Proof of a Generalized Ryu-Takayanagi Conjecture

Introduction

The paper establishes a generalized version of the Ryu-Takayanagi formula to evaluate the entanglement entropy in diffeomorphism invariant field theories. Using a path integral approach in the phase space, the paper offers a novel prescription for entanglement entropy, not constrained to theories with holographic duals. This formal proof is significant as it extends prior hunches into rigorously derived results within quantum gravity.

Geometry of Possibilities

The research interprets quantum states as sums of possible evolutionary paths dictated by their geometrical properties, which defines the accuracy and resolve of measurable quantities in quantum mechanics. This "integral geometry" perspective allows a deeper exploration of quantum systems, including explanations for phenomena such as the limited state resolution in black holes (black hole entropy) and the mass gap in quantum chromodynamics (QCD).

Figure 1: Sigma is represented by the disk with the circle being its boundary.
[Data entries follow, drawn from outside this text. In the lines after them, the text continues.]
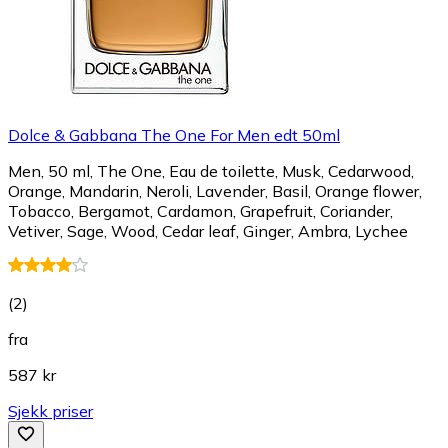
Dolce & Gabbana The One For Men edt 50ml
Men, 50 ml, The One, Eau de toilette, Musk, Cedarwood,
Orange, Mandarin, Neroli, Lavender, Basil, Orange flower,
Tobacco, Bergamot, Cardamon, Grapefruit, Coriander,
Vetiver, Sage, Wood, Cedar leaf, Ginger, Ambra, Lychee
(
2
)
fra
587 kr
Sjekk priser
The possifold flow is defined by the surface B= X \cup A. It bounds the region Sigma(B) between X and A.

Central to deriving entanglement entropies is the use of an integral geometry approach over phase space paths. Associating submanifolds in phase space with entanglements, the analysis yields gravitational entropy bounds and integrates easily into the replica trick for deeper analysis of such systems.

Derived Entanglement Entropy Formula

The heart of the paper is the functional integral expression for entanglement entropies, applicable universally to diffeomorphism invariant field theories. The reliance on phase space sum paths and the intrinsic covariance intrinsic to quantum states culminate in a formal expression for modular and, consequently, entanglement entropy:

$S = -\operatorname{tr} (\rho \ln (\rho))$

The formula hinges on the replica trick, leveraging integer powers of density matrices and analytic continuations, painting a picture of entanglement entropic behavior reflective of underlying quantum states. The contact with phase space, not present in former prescriptions, enables broad applicability beyond holographically interpreted theories.
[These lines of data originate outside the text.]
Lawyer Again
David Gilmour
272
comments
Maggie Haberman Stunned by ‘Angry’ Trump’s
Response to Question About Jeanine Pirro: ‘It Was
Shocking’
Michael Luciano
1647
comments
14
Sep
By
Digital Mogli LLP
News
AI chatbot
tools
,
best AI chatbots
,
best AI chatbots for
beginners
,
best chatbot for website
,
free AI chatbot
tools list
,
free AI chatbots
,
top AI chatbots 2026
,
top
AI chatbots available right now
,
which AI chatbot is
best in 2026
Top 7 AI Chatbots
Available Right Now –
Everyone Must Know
Evaluation of Entanglement Entropy

The paper delineates a replicable methodology for computing this entropy, from exact expressions for $\rho^n$ to numerical approaches via perturbations. In particular, the method for approximating solutions involves iterative refinement akin to extremizing the generator $K$ of the diffeomorphism invariant field theory:

1. Construction of Initial Geometries:
   • Foliation of spacetime with $\Sigma$, establishing the base for evolving solutions derived from field equations (Figure 1).
2. Replica Spacetime Translation:
   • Constructs a geometrically significant subsystem based on codimension-2 surface $B$, allowing deeper examination of entropic components as per given methodology.
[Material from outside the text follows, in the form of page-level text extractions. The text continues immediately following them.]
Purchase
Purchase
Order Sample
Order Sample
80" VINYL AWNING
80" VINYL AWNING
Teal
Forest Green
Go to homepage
     Figure 2: Visualization of the prescription to evaluate \eqref{33}.

3. Extremization Procedures:
   • Evaluation within classical limits to identify minimal action in spacetime evolvements, resulting in discernible quantum extremal surfaces.

Comparison with the Bulk-Boundary Correspondence

The methods align with Ryu-Takayanagi conjectures within bulk-boundary duality contexts, revealing the broader applicability and rigorous strengthening of its constituent equations. Augmenting the original prescription are adjustments regarding boundary deformations (Figure 1), enhancing traditional geometric understanding to boundary regions directly involved in spacetime evolutions.

Conclusion

This derivation confirms and broadens the Ryu-Takayanagi conjectures, illustrating universally applicable entropic evaluations in quantum field frameworks. By disentangling these aspects, the paper strengthens the geometric bridge across quantum entanglement and phase space dynamics., poised for further explorations in non-holographic settings and quantum cosmologies. These advancements foster additional inquiries into phase space dynamics as they pertain to the cumulative understanding of quantum gravitational systems.